In the other direction, when feeding a port input line with a 2MHz square wave testsignal, I see 6 MDMAs happen during one period. That translates in a MDMA frequency of 12MHz.
Does anybody know why? There should n't be anything that slows down the MDMA - I'm doing a simple empty loop waiting for completion. And there are no obvious interrupts. The generated or received bit patterns are steady.

  • Here is the missing picture of the generated square wave:

  • in the datasheet of the BF70x I found the requirement, that the minimum input pulse width on a gpio port is 2 sclk0 = 20ns. That results in a max. input frequency of 25MHz. I guess the reality in the output direction is that the gpio requires 6 sclk0 cycles to update the ports.

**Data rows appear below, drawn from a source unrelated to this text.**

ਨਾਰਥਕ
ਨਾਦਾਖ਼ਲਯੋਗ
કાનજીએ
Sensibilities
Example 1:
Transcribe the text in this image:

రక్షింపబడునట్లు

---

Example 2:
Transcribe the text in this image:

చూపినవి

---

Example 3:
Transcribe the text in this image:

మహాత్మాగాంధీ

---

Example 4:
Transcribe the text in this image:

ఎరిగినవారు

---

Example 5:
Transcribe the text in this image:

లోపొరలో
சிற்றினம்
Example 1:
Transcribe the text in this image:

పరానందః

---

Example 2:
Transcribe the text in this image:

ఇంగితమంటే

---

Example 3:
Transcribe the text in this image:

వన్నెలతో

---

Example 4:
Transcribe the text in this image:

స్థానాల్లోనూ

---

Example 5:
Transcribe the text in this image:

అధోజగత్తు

    Not the MDMA is slow, but the GPIO itself. When sending a bit pattern directly to the port data register without using the MDMA, I can watch the 8.33MHz square wave signal again.

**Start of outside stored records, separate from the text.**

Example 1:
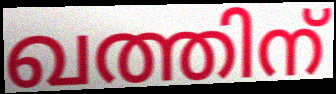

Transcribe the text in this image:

ഖത്തിന്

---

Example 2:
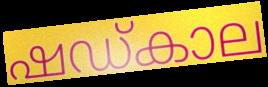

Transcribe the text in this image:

ഷഡ്കാല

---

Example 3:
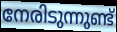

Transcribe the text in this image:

നേരിടുന്നുണ്ട്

    Therefore the issue is NOT with the MDMA but should be renamed to:

                                                            fastest possible GPIO output frequency is only 8.333MHz. 

  • Hello ,

    As mentioned, the processor has a hierarchical memory structure comprising multiple memory spaces with different  access  speeds.  The  core  is  able  to  access  datain  L1  memory  in  one  core  cycleand  data  in  L2 memory in multiple core cycles, with longer access timesfor L3 memory. If data are in L2/L3 memory, the processor has to stall for multiple core cycles until the data isready. Using cache is one way to make an application execute  efficiently.  But if  too  many  cache  misses occur, theapplication may  not  achieve  the desired performance. To solve this, Direct Memory Access (DMA), can be used to allow data to be moved between L2/L3 memory and L1 memory without coreintervention. Additionally, as was the case with core buses simultaneously accessing different banks of memory, the same concept also holds true for the DMA channels. As the DMA engines use a dedicated bus for transfers, it will  also  compete  with  the  core  for  access  to  a  targeted  bank  of  memory.  Therefore,  choosing  different memory banks for receiving and sending data via DMA to remove conflicts with the core can improve the data throughput of an application.

    Please note that the optimize_for_speed pragma instructs is available for the compiler to optimize the functions for maximum speed.

    Please refer the below EE-394 application note for more information.

    Note: DO NOT forget to add #pragma optimize_as_cmd_line after the last line of the functions that need speed optimization,otherwise the subsequent functions that are supposed to be optimized for size will be optimized  for  speed.

    However, can you please confirm the below points for assist you better.
    1) Could you elaborate on what are you really trying to identify with this?
    2) Can you please elaborate more on your system with detailed explaination.
    3) Is your ADC parallel or Serial interfaced ?
    4) Do you aware of the high speed protocols available in the processor to communicate with your ADC ( such as SPI,SPORT, PPI)? 
    Please have a look at Table 18. Peripheral Clock Operating Conditions (PageNo:51/114). Please find the datasheet from below link,
    Normally the MDMA runs on the SCLK1 frequency in the ADSP-BF70x Processor.